During the bye week, Coach Muschamp mashed that big red button and burned a redshirt. He unleashed his wild card in pro-style freshman quarterback Jake Bentley. A lightbulb came on with the offense with the young signal caller under center. He dominated a highly favored Tennessee team in his first SEC contest. He demonstrated excellent poise in the pocket. Though he took some hits and sacks, he refused to be rattled.
However, that year’s Palmetto Bowl showed the young passer still had some work ahead of him. Rattled, battered, and bruised, he left the field at the half. Even so, he bounced back in a bowl game against the South Florida Bulls. Though it ended in a narrow defeat, Bentley played his best game up to that point.
In 2017, some pundits projected Jake to slip into a sophomore slump. In spite of head-scratching defeats at the hands of Kentucky and the Aggies, Bentley had his act together. He began to scramble at times, proving he would do whatever was necessary to help his team. Then the Gamecocks ventured to Athens, Georgia, the den of the top-ranked Bulldogs.
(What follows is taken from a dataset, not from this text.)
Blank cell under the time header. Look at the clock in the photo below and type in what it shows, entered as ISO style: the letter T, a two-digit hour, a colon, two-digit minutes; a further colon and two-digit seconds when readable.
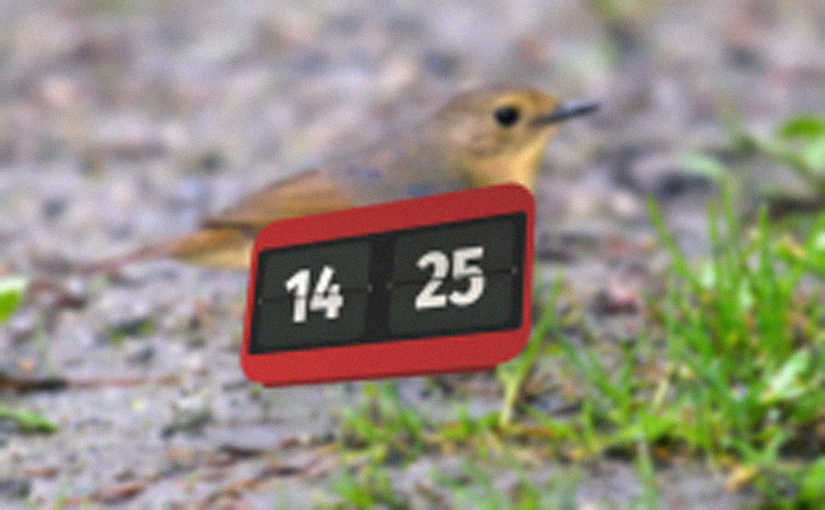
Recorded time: T14:25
USC refused to be clobbered and held in there. Other than Notre Dame and Auburn, no other team gave Georgia as tough a game during the regular season. Bentley out-threw his counterpart Fromm in the contest. However, he threw two picks, somewhat out of character for him up to that point.
Following the UGA game, Bentley’s play seemed to grow sloppy. Interceptions and head-scratching missed passes increased, mistakes that had previously been almost nonexistent.
These errors came to a head against Clemson. Once again, Bentley appeared scared and lost. Two interceptions and a mere 126 yards passing set the tone for a humiliating 34-10 defeat for the fourth consecutive Palmetto Bowl.
In the Outback Bowl, Bentley looked dazed from the rivalry game until the second half. He cleared the cobwebs and threw for 239 yards and two scores against one pick.
No quarterback is perfect. No doubt the man for the job up to this point, I attest without a doubt the South Carolina football team would not have made a bowl in 2016. They may not have in 2017. Gamecock nation would be howling for Muschamp to be let go. The offense would likely still be putting up 17 points a game.
With the hiring of Dan Werner as quarterbacks coach, hopefully Jake can polish up his act. With Werner as his tutor, hopefully Bentley will get the help he needs in developing into the perfect, all-SEC quarterback for the South Carolina football team.